_Description of the task_
Nothing but the lines from the one containing "histopathology image of" through the end of the data should be output, each reproduced exactly.

Saved data entries:
==================================================
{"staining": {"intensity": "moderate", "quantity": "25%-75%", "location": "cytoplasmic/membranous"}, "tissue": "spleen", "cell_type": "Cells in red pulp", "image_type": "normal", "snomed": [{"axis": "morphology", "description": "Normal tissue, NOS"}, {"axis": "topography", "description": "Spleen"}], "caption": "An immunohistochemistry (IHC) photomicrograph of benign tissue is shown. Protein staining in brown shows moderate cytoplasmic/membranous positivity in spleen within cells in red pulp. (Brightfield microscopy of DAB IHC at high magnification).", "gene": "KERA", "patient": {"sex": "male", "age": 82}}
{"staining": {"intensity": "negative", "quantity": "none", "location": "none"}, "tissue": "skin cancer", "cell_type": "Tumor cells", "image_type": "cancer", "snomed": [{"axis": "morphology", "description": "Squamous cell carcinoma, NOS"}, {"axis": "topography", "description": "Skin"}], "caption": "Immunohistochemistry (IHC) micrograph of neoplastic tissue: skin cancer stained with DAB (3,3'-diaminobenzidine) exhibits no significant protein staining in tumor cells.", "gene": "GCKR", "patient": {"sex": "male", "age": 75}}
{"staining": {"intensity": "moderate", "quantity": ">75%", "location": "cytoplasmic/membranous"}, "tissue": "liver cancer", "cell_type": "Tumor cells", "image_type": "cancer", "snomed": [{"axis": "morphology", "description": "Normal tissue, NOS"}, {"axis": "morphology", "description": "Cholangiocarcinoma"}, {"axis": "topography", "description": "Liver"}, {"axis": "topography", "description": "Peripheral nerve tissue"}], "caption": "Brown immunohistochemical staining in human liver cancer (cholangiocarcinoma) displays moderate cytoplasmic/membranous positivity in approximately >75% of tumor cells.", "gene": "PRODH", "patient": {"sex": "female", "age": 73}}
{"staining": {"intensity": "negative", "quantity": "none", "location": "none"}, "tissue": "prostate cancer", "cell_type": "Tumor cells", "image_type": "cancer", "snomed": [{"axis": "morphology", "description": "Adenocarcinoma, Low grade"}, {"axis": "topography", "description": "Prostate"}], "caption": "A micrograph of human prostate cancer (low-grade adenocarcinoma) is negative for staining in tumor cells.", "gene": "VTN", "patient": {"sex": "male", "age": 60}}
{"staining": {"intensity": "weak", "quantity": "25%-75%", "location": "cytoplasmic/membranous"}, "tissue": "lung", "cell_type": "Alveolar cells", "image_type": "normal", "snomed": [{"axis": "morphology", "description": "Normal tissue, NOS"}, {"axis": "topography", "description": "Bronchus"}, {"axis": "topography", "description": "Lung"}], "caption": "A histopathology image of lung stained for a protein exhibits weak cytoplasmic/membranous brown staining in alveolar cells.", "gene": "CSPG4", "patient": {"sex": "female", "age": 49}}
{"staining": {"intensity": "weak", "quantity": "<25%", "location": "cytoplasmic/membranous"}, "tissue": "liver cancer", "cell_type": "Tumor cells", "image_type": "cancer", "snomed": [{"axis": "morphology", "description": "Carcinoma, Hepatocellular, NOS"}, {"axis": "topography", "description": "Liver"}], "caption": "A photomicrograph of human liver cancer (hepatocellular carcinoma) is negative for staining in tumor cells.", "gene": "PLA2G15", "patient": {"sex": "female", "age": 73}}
==================================================
_Reply to the exercise_
{"staining": {"intensity": "weak", "quantity": "25%-75%", "location": "cytoplasmic/membranous"}, "tissue": "lung", "cell_type": "Alveolar cells", "image_type": "normal", "snomed": [{"axis": "morphology", "description": "Normal tissue, NOS"}, {"axis": "topography", "description": "Bronchus"}, {"axis": "topography", "description": "Lung"}], "caption": "A histopathology image of lung stained for a protein exhibits weak cytoplasmic/membranous brown staining in alveolar cells.", "gene": "CSPG4", "patient": {"sex": "female", "age": 49}}
{"staining": {"intensity": "weak", "quantity": "<25%", "location": "cytoplasmic/membranous"}, "tissue": "liver cancer", "cell_type": "Tumor cells", "image_type": "cancer", "snomed": [{"axis": "morphology", "description": "Carcinoma, Hepatocellular, NOS"}, {"axis": "topography", "description": "Liver"}], "caption": "A photomicrograph of human liver cancer (hepatocellular carcinoma) is negative for staining in tumor cells.", "gene": "PLA2G15", "patient": {"sex": "female", "age": 73}}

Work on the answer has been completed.